One of the major obstacles of current LVAD therapy is driveline infections. While wireless technologies have become daily routine in all our lives it is still not safe enough to run an LVAD. Eliminating of the driveline as a source of infection with VADs powered transcutaneously without wires running through an open wound will make the devices far safer. Currently all major LVAD companies and several researchers are working on this problem and experimental testing is being performed – however, it is not a clinical reality as yet.
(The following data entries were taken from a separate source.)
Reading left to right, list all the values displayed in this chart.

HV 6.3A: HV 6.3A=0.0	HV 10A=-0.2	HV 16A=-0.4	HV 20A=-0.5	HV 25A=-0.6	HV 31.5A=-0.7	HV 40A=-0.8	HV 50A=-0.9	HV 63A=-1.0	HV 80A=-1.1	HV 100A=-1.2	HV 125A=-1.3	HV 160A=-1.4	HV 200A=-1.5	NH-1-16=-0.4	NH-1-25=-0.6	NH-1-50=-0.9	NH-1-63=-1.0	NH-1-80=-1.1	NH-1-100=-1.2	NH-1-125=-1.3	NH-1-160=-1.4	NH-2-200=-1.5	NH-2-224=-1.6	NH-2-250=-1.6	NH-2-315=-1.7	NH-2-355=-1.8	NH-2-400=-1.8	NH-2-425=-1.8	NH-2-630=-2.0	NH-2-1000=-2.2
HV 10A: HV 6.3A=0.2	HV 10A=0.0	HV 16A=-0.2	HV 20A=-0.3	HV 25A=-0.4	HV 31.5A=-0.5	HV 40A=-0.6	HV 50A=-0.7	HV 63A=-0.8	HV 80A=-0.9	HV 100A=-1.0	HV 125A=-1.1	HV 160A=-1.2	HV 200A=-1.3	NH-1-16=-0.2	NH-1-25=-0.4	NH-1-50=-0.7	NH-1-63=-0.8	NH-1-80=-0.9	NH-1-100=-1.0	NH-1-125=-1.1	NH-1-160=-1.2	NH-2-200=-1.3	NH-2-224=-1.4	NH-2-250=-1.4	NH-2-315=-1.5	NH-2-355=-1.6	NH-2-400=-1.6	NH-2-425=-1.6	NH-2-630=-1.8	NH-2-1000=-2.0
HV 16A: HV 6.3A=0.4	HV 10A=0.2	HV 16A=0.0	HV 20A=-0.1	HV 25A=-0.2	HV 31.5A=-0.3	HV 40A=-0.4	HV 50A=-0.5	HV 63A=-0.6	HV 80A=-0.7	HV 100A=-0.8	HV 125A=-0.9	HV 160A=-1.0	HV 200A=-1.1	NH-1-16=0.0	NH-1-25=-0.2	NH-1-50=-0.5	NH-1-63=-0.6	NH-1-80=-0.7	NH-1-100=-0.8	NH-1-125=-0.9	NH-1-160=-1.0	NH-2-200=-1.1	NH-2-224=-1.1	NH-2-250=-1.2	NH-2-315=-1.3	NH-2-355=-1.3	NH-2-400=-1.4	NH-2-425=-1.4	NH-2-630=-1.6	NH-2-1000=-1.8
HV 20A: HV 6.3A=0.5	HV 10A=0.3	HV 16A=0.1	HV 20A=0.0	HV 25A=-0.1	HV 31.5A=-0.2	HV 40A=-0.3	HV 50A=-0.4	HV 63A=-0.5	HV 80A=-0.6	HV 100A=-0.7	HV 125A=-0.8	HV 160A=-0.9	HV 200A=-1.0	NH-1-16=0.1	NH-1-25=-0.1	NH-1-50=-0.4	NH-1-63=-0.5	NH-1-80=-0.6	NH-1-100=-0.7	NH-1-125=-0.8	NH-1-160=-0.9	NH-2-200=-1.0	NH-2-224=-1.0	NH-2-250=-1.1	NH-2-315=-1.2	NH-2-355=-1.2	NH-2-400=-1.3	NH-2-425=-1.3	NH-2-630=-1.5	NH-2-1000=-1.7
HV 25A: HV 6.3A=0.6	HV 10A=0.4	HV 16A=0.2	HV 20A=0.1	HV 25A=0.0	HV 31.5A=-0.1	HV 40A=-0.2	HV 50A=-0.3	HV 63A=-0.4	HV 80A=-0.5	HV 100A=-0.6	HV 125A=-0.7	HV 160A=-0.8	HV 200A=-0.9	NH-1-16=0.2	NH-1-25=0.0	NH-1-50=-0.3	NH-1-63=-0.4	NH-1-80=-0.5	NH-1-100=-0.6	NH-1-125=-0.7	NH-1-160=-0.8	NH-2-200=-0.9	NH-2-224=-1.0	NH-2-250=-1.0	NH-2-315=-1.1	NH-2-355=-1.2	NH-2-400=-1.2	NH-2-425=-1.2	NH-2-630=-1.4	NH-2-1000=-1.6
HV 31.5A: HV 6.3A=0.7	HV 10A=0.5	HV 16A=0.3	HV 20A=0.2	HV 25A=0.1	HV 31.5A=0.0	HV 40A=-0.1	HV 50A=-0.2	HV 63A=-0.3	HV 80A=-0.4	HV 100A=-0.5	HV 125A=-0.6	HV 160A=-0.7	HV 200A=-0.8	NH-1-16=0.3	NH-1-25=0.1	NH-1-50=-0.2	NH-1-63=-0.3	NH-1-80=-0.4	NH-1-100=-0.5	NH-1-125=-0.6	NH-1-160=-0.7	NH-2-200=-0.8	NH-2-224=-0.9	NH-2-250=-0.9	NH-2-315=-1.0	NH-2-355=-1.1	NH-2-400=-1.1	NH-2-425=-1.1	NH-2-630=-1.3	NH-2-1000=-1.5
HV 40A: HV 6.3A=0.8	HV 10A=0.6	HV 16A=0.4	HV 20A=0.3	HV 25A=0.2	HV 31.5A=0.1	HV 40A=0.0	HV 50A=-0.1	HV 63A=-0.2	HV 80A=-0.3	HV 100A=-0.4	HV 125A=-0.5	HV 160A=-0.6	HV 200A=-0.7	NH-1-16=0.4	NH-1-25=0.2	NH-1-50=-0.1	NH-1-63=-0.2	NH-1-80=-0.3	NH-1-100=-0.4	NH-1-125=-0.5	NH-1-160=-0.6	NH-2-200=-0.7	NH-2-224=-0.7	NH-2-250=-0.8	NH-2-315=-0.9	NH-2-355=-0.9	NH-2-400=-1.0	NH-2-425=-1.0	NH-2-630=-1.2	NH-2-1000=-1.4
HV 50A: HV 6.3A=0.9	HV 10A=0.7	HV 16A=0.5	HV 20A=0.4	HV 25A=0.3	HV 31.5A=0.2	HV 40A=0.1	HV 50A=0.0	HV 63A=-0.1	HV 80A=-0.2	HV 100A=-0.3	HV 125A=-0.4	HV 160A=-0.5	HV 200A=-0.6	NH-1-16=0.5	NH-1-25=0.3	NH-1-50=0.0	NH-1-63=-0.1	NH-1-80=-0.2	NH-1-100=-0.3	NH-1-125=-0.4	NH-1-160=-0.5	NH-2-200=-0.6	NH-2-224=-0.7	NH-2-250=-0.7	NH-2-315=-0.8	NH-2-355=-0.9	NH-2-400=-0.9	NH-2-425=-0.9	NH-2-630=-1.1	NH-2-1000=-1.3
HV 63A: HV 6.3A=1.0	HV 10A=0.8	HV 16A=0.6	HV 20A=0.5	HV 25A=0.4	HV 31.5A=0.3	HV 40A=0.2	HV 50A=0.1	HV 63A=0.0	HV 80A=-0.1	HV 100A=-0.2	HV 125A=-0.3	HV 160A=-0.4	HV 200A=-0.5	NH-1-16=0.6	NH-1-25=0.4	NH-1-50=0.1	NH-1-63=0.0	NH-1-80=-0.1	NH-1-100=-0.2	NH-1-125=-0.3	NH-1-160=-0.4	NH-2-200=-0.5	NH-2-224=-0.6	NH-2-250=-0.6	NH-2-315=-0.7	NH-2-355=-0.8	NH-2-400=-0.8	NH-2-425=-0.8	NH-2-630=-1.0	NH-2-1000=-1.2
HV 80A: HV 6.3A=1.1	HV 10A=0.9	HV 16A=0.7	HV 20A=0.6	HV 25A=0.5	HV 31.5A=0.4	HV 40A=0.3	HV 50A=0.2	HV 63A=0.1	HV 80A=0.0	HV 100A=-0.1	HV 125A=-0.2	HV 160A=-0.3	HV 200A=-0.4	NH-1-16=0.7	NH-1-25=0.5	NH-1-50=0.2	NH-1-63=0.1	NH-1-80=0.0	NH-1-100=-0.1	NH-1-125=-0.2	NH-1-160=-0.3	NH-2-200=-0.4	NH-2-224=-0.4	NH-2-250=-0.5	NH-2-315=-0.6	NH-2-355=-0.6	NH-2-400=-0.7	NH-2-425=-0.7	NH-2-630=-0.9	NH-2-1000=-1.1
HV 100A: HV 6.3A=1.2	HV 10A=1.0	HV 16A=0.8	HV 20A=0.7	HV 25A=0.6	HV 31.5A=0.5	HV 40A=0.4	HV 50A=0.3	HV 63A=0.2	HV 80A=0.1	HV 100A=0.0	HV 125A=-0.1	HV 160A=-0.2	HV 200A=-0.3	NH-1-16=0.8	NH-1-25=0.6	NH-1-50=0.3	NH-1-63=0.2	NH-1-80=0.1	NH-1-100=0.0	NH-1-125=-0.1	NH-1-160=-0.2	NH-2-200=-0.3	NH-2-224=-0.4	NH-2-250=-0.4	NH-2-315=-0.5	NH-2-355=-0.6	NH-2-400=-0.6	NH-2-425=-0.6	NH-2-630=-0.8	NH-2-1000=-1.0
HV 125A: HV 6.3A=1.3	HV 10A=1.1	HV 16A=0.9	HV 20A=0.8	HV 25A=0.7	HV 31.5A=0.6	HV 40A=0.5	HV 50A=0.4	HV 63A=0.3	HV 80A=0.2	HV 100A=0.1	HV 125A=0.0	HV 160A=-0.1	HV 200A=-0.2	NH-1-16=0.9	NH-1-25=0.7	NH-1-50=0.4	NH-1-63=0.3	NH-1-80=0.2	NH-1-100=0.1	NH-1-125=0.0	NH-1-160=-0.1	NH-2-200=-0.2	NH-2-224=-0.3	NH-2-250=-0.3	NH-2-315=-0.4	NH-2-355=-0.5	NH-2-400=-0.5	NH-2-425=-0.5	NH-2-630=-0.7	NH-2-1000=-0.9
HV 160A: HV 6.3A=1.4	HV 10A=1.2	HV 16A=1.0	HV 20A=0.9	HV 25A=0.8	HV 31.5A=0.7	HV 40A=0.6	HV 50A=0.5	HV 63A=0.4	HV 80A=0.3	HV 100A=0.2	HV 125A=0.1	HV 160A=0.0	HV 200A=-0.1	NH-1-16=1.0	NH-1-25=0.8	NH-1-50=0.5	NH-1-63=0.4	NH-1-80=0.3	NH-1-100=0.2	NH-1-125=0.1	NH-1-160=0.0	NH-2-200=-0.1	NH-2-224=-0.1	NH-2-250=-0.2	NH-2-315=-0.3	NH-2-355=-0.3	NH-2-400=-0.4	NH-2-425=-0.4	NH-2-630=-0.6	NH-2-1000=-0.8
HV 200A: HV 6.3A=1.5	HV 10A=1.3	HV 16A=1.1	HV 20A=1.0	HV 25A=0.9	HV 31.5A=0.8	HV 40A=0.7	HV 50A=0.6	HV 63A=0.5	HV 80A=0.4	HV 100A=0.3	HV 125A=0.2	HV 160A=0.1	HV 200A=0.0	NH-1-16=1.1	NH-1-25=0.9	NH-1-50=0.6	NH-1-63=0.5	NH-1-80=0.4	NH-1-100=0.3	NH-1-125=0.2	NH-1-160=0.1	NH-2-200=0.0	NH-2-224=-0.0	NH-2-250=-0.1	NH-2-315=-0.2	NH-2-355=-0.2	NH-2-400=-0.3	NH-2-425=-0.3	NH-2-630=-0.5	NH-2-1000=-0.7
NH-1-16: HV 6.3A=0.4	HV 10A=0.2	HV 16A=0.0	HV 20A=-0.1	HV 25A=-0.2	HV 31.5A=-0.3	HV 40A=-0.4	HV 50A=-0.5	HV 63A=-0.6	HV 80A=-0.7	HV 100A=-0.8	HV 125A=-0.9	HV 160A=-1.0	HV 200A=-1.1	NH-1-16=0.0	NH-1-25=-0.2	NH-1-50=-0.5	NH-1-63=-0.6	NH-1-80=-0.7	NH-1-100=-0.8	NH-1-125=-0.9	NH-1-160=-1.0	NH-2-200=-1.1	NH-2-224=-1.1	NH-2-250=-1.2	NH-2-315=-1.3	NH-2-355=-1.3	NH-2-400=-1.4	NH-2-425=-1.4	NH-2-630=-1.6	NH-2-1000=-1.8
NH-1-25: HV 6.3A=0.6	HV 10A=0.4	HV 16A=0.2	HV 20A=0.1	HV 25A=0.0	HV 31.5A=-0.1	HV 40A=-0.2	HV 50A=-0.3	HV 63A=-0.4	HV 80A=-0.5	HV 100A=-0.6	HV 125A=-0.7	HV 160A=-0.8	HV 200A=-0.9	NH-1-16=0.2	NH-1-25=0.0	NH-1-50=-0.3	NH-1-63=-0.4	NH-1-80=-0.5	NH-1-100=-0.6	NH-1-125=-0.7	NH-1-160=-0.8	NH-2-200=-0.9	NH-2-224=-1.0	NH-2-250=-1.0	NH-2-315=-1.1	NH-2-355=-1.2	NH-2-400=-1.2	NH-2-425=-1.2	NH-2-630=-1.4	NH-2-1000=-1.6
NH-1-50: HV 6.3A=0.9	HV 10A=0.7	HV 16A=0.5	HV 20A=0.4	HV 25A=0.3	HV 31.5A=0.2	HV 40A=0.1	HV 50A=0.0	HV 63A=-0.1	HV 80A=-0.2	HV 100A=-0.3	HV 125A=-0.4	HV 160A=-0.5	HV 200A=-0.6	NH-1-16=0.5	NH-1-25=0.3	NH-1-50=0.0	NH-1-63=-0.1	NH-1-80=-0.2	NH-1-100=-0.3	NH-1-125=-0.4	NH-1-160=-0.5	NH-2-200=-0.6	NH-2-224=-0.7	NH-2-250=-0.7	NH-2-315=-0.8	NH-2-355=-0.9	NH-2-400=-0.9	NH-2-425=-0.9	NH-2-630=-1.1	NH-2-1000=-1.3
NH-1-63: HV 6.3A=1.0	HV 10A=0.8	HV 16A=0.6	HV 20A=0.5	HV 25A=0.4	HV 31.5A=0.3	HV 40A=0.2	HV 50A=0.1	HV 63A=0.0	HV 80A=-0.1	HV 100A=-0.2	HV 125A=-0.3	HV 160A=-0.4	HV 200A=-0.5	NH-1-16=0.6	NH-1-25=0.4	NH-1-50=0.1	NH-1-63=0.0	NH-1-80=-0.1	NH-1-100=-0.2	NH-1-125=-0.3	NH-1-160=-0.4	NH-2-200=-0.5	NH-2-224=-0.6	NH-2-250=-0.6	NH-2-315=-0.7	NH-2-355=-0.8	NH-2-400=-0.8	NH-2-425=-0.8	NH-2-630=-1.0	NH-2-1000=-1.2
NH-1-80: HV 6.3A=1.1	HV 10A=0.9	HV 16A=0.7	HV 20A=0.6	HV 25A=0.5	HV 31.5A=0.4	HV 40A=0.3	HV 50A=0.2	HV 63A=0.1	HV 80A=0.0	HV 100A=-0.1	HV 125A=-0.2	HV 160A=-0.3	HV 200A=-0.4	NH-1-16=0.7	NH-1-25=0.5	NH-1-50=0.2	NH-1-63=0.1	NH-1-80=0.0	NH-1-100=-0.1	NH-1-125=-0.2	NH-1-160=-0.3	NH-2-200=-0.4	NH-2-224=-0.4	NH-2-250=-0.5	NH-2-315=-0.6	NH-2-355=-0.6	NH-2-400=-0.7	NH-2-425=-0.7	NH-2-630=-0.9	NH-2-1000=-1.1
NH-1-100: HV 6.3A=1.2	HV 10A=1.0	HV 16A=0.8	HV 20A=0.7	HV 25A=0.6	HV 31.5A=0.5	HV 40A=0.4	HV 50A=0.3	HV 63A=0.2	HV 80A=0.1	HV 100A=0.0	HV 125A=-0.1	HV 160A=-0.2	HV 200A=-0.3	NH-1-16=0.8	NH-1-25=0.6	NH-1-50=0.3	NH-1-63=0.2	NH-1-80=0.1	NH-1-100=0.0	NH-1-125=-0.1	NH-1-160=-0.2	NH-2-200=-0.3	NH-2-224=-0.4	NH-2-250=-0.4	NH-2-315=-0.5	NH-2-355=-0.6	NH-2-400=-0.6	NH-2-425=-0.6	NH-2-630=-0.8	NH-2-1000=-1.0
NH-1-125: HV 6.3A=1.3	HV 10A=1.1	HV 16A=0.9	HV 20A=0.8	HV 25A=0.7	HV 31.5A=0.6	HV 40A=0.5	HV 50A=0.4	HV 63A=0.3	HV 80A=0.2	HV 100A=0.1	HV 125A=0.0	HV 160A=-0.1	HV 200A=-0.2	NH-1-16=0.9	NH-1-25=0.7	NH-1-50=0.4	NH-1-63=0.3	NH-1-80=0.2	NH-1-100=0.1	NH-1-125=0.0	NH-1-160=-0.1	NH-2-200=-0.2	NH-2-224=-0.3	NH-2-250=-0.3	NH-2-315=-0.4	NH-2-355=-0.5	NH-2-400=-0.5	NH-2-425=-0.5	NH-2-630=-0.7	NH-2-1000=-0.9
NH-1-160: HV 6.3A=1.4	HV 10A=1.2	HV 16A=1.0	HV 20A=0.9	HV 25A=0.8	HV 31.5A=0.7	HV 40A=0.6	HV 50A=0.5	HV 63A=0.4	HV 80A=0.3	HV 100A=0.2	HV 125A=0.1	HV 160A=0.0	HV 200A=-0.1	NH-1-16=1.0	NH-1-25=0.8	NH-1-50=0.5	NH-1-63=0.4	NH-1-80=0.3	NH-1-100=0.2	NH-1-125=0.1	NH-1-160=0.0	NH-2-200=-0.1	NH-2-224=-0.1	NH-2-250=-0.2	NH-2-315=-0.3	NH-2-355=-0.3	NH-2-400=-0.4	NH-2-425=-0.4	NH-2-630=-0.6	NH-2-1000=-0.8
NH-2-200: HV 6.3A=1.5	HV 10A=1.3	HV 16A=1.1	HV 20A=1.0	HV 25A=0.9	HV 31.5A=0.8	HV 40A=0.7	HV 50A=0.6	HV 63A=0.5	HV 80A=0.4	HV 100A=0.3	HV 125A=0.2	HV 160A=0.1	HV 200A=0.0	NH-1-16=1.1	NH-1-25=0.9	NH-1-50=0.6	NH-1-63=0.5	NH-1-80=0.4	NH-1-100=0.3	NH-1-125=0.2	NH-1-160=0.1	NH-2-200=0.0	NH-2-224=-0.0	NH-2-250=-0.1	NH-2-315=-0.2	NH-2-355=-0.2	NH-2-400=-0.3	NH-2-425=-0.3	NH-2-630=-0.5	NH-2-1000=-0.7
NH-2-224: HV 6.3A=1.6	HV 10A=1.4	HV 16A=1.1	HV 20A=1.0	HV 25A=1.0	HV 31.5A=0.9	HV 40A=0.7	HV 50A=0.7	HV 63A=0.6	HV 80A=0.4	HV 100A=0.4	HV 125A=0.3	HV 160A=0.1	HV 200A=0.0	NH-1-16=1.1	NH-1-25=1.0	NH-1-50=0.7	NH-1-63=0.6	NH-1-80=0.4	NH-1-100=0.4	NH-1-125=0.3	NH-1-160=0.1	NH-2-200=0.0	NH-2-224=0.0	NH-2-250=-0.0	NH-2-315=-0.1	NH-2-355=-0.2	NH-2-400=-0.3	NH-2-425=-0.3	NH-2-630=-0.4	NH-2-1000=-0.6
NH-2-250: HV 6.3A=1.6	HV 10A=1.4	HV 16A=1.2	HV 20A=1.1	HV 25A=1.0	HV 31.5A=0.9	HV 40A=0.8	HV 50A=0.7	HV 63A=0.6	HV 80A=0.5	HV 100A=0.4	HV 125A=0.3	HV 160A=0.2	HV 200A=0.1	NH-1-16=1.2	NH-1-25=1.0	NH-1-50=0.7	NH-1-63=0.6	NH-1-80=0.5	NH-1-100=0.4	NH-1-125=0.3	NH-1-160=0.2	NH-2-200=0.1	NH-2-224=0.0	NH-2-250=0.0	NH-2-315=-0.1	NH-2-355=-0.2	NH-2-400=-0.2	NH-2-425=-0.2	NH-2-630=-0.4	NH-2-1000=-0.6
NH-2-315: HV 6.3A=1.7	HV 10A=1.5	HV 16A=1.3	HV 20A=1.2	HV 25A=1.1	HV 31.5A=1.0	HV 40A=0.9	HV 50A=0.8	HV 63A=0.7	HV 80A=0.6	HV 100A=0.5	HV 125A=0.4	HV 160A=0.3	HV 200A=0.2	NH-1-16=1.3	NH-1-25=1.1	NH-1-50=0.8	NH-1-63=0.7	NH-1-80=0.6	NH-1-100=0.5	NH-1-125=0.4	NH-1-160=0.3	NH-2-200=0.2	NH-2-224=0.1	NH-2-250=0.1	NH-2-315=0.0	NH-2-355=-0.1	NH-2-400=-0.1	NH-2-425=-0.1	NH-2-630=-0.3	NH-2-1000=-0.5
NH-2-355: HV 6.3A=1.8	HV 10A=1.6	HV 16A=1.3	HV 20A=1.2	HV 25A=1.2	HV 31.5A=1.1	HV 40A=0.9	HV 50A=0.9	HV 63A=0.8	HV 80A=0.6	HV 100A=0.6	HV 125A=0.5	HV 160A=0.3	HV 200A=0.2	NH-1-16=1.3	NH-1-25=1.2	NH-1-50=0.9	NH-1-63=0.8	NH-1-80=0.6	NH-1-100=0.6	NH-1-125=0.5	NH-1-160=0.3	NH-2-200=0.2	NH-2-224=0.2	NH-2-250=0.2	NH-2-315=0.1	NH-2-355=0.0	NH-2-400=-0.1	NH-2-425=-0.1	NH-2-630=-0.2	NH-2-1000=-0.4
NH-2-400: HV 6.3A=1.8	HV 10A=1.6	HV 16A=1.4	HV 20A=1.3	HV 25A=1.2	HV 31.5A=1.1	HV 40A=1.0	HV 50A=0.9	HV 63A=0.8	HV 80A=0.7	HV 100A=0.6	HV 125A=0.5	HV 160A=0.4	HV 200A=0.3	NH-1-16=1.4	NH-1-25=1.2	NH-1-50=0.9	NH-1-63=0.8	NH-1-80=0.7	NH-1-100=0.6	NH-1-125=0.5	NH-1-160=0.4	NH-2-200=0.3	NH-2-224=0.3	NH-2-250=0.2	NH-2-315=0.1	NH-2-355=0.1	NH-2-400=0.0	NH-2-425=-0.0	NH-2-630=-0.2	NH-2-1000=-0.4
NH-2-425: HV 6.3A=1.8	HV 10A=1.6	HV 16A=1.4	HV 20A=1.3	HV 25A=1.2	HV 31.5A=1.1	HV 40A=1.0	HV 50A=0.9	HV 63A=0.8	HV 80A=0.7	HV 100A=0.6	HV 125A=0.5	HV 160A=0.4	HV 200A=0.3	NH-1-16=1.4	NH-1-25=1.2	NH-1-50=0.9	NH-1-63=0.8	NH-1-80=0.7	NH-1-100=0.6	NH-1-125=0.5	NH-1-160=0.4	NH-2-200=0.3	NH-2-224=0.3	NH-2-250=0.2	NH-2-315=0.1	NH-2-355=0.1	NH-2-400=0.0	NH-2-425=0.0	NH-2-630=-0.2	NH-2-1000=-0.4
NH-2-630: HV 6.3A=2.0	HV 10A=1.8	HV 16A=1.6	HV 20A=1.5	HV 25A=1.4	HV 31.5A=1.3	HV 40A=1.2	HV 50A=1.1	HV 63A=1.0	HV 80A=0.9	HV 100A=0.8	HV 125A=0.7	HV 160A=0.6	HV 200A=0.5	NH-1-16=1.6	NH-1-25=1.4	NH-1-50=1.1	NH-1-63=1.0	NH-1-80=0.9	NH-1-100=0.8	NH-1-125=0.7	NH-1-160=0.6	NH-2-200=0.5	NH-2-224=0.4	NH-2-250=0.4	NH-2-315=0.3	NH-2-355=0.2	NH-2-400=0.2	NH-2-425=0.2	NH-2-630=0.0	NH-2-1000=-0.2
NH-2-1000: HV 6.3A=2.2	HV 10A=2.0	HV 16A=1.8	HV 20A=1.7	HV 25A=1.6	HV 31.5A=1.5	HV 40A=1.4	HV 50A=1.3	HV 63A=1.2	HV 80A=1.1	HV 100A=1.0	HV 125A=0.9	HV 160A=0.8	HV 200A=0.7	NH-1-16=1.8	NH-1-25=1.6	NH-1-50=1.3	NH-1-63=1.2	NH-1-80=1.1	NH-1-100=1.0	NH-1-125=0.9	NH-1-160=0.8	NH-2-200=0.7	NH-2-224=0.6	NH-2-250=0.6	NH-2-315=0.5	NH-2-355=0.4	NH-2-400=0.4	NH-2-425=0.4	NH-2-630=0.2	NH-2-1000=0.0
Another approach to minimise implantation trauma is the percutaneous heart pump (PHP) by Thoratec (see Figure 7). This novel device is a fully catheter-based axial flow pump with a low profile consisting of a collapsible elastomeric impeller and nitinol cannula expandable to about 24 F. It is designed to deliver over 4 litres of flow. This device is currently under investigation. First-in-human use has already been reported.

Conclusion
Taken together it can be stated that VAD therapy has developed from a pioneer era towards a solid clinical option for an increasing number of patients. In times of decreasing numbers of available donor organs, mechanical circulatory support might not only be the future of surgical heart failure treatment but also its present. Nevertheless careful patient selection, meticulous surgical handling and post-operative treatment have to be performed at a very high level in order to improve clinical outcome. The future will tell us which devices will be the best for patients. Apart from that the increasing number of LVAD patients represents an increasing challenge for the social systems all over the world.